Reproduce exactly the lines from the top of the records below through the line holding "SM 中的**共享内存**和**寄存器**是关键的资源，一个 Block".

• _Input material_
# # #

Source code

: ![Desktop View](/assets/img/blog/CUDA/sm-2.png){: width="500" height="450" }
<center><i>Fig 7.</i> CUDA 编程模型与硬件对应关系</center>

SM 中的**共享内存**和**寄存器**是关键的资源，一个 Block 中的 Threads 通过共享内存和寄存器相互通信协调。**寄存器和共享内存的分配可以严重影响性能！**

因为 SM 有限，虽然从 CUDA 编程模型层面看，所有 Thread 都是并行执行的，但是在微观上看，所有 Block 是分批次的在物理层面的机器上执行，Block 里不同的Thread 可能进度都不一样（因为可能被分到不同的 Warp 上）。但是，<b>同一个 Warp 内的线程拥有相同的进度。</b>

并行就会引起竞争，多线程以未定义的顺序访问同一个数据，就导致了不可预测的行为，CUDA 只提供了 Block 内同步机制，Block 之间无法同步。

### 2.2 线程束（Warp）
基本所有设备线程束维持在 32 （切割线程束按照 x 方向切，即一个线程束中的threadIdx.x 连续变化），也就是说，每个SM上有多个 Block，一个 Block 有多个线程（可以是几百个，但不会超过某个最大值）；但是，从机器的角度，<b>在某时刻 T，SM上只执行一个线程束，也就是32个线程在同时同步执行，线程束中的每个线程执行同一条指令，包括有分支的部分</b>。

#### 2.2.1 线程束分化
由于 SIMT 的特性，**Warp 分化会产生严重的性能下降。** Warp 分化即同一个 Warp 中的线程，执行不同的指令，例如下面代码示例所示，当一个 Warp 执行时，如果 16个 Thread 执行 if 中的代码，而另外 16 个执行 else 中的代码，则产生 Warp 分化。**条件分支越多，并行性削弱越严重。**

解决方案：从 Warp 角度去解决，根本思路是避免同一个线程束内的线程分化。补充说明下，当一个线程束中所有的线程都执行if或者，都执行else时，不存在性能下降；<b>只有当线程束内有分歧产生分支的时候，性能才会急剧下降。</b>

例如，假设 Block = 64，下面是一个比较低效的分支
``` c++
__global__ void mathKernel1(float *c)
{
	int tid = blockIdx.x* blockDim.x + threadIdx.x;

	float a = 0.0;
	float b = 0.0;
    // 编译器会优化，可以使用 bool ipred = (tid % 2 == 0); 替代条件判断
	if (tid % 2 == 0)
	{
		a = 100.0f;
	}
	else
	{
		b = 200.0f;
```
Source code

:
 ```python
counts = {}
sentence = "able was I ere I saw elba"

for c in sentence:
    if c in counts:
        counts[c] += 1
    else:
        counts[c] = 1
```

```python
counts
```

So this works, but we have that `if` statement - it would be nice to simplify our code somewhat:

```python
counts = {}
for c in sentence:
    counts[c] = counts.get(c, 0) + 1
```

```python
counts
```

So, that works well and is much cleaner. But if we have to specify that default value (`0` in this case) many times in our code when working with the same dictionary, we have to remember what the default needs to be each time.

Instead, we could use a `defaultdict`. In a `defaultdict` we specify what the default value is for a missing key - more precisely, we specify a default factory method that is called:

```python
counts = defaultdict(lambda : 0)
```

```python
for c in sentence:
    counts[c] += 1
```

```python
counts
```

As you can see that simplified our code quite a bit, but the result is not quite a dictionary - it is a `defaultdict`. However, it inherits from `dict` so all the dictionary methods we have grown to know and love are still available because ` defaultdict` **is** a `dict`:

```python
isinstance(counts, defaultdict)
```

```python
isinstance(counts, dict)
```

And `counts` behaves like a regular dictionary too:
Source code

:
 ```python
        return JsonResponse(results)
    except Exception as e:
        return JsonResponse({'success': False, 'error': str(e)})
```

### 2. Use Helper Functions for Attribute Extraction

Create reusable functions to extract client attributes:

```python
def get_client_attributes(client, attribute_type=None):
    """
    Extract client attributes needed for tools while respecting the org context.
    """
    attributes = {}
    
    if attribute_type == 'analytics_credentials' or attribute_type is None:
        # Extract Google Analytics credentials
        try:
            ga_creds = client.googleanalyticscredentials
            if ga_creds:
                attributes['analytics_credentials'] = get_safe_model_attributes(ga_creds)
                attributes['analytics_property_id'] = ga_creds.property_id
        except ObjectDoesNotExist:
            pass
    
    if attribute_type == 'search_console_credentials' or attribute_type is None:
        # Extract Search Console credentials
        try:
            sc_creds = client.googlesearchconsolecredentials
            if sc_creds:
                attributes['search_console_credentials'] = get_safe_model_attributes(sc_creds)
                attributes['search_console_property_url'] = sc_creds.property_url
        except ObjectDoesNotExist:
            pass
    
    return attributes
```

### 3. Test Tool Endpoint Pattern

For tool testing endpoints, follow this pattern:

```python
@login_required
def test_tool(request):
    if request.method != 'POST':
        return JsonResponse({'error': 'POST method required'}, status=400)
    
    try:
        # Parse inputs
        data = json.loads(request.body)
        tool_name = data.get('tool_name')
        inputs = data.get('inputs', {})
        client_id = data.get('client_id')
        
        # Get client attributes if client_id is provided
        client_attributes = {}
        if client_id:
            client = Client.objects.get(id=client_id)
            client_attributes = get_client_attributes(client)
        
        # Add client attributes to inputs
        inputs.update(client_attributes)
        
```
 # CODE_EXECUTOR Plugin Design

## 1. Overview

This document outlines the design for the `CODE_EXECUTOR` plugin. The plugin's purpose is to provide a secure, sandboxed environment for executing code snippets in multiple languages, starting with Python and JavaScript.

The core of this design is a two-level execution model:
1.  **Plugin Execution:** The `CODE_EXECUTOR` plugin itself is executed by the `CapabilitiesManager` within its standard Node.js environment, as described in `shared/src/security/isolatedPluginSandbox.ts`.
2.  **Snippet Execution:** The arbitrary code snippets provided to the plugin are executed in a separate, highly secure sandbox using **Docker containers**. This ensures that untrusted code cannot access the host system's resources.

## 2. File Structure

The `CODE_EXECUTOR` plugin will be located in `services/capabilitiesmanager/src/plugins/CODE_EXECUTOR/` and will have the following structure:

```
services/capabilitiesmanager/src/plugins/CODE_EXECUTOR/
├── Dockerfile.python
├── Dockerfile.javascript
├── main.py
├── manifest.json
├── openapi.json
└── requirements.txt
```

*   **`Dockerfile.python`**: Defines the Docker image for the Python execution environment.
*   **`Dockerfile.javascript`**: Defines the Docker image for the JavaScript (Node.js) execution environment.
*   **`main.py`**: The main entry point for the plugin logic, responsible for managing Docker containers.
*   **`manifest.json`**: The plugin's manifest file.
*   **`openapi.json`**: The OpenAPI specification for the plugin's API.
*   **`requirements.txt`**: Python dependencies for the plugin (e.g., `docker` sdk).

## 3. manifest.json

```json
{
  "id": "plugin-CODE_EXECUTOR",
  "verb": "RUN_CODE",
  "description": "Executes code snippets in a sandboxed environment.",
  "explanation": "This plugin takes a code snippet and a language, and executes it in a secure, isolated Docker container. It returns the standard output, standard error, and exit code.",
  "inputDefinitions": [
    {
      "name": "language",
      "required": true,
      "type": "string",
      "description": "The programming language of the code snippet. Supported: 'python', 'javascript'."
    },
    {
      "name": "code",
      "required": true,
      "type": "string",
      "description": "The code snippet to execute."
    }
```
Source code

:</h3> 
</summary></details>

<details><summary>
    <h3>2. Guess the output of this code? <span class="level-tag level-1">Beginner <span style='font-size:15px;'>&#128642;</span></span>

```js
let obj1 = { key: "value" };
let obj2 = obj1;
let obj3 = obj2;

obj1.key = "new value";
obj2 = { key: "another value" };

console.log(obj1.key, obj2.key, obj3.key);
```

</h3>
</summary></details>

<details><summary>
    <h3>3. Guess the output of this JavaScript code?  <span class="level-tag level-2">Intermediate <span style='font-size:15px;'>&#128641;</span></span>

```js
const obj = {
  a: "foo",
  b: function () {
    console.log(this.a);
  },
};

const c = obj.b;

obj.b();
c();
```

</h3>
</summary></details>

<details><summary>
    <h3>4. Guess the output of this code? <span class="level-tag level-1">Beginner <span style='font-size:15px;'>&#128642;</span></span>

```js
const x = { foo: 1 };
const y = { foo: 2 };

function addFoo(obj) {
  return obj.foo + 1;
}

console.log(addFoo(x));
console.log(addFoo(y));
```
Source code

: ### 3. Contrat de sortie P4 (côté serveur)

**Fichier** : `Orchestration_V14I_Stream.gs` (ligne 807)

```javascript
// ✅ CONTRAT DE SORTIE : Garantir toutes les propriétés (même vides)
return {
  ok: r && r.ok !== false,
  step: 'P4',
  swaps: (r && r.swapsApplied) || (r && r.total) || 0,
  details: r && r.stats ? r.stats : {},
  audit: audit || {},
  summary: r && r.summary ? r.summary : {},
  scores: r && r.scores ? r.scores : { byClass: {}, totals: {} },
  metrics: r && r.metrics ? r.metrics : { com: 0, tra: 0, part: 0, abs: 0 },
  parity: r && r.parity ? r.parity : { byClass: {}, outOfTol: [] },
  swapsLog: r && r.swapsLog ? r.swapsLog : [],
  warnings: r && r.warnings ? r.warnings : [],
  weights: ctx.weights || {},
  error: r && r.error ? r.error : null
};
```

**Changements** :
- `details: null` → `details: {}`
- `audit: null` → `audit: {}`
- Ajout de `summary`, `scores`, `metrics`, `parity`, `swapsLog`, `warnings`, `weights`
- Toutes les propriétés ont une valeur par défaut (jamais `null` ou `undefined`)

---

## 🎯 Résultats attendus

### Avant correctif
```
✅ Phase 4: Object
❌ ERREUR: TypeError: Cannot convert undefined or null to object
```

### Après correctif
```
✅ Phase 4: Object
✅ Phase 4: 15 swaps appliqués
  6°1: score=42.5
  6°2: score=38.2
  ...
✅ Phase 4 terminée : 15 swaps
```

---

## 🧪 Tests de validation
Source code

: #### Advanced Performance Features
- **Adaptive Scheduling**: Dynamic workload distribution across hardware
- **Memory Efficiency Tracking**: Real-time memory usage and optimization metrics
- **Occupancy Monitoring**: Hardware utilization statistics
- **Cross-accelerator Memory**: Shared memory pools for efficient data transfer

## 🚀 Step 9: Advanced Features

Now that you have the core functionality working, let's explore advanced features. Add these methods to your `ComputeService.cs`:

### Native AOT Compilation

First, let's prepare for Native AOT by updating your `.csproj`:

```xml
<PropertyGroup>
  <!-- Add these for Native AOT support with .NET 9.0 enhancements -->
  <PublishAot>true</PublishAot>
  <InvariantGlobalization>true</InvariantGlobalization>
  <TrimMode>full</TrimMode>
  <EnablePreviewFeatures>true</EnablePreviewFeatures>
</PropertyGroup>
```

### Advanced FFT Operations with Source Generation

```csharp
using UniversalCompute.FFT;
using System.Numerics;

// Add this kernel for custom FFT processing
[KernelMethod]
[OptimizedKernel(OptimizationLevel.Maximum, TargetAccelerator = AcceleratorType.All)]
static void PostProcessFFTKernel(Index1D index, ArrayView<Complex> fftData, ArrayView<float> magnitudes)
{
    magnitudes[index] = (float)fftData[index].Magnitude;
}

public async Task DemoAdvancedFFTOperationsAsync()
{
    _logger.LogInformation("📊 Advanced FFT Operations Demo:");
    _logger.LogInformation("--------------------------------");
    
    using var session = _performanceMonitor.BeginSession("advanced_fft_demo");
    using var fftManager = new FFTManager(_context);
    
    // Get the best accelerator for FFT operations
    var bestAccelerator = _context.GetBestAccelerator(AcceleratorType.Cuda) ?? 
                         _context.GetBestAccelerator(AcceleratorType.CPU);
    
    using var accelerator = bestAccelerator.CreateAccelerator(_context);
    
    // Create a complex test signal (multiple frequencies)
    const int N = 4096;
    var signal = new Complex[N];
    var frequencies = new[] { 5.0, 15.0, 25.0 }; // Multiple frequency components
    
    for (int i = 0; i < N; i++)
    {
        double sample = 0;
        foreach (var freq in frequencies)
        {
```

# # #

• _Worked solution_
Source code

: ![Desktop View](/assets/img/blog/CUDA/sm-2.png){: width="500" height="450" }
<center><i>Fig 7.</i> CUDA 编程模型与硬件对应关系</center>

SM 中的**共享内存**和**寄存器**是关键的资源，一个 Block 中的 Threads 通过共享内存和寄存器相互通信协调。**寄存器和共享内存的分配可以严重影响性能！**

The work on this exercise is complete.